Os Leigos para o Desenvolvimento traduzem os seus valores em princípios de natureza estratégica e metodológica que caracterizam a sua intervenção ao abrigo do conceito de desenvolvimento local e participativo.

. Abordagem de Base Territorial – a intervenção dos LD deve tomar em conta a especificidade do território e da comunidade numa abordagem de proximidade, valorizando aspectos como identidade comum, solidariedade na acção e coesão social.

. Perspectiva Integrada – os Leigos para o Desenvolvimento assumem a pessoa, os grupos e os territórios na sua complexidade, procurando relativizar a visão sectorial e valorizar a abordagem holística.

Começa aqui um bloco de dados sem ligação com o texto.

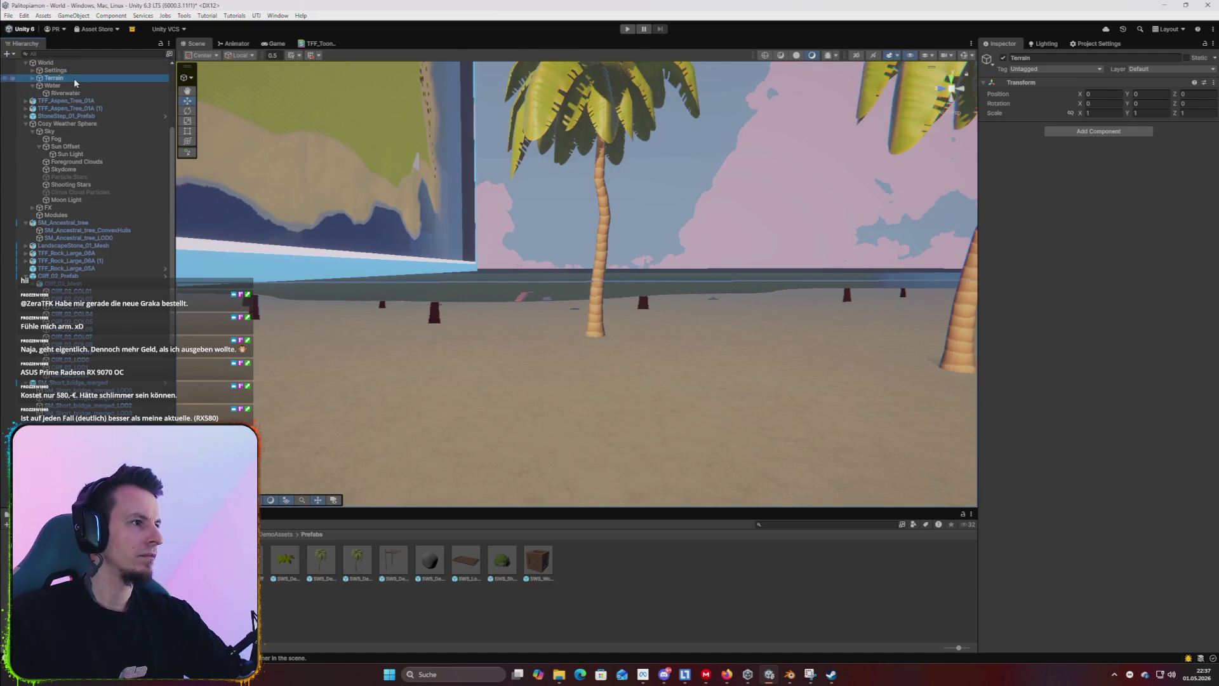
Collapse the World and other expanded Hierarchy groups and jump back to the top of the list.
key(Left)
key(Down)
key(Down)
key(Down)
key(Left)
key(Down)
key(Left)
key(Down)
key(Down)
key(Down)
key(Down)
key(Down)
key(Left)
key(Down)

. Trabalho em Parceria – os Leigos para o Desenvolvimento devem privilegiar uma actuação de forma conjunta, partilhada e em rede, tendo por base estratégias colaborativas e de cooperação.

. Participação – para capacitar e promover autonomias, os Leigos para o Desenvolvimento comprometem-se a fomentar a participação como um exercício de cidadania e um processo de activação e interacção de capacidades e oportunidades.

. Mobilização de Capacidades e Recursos Endógenos – para quebrar ciclos de dependência, de baixa auto-estima e de impacto ambiental, os LD procuram valorizar a opção por recursos locais e fomentar a criatividade e a inovação.

. Sustentabilidade – os Leigos para o Desenvolvimento implementam projectos e respostas sociais/educativas procurando desde o início definir uma estratégia de viabilidade financeira, técnica, ambiental, procedimental e de coordenação.

. Abordagem de Longo Prazo – por se procurarem mudanças sociais, a intervenção dos Leigos para o Desenvolvimento deve ser equacionada com o tempo de intervenção necessário à capacitação dos actores locais, tentando ser independente dos ciclos irregulares de financiamento e do ritmo de rotação dos agentes de desenvolvimento.

. Cultura de Avaliação – para aferir resultados, impactos e a qualidade da intervenção, os Leigos para o Desenvolvimento consideram central a monitorização e avaliação on going, com recurso à auto-avaliação, avaliação interna e externa.

. Metodologia de Investigação/Acção – a forma de abordagem dos Leigos para o Desenvolvimento combina a acção e a reflexão crítica, procurando retirar aprendizagens a partir dos processos, dos sucessos e dos erros e sistematizando experiências com vista à produção e disseminação de conhecimento.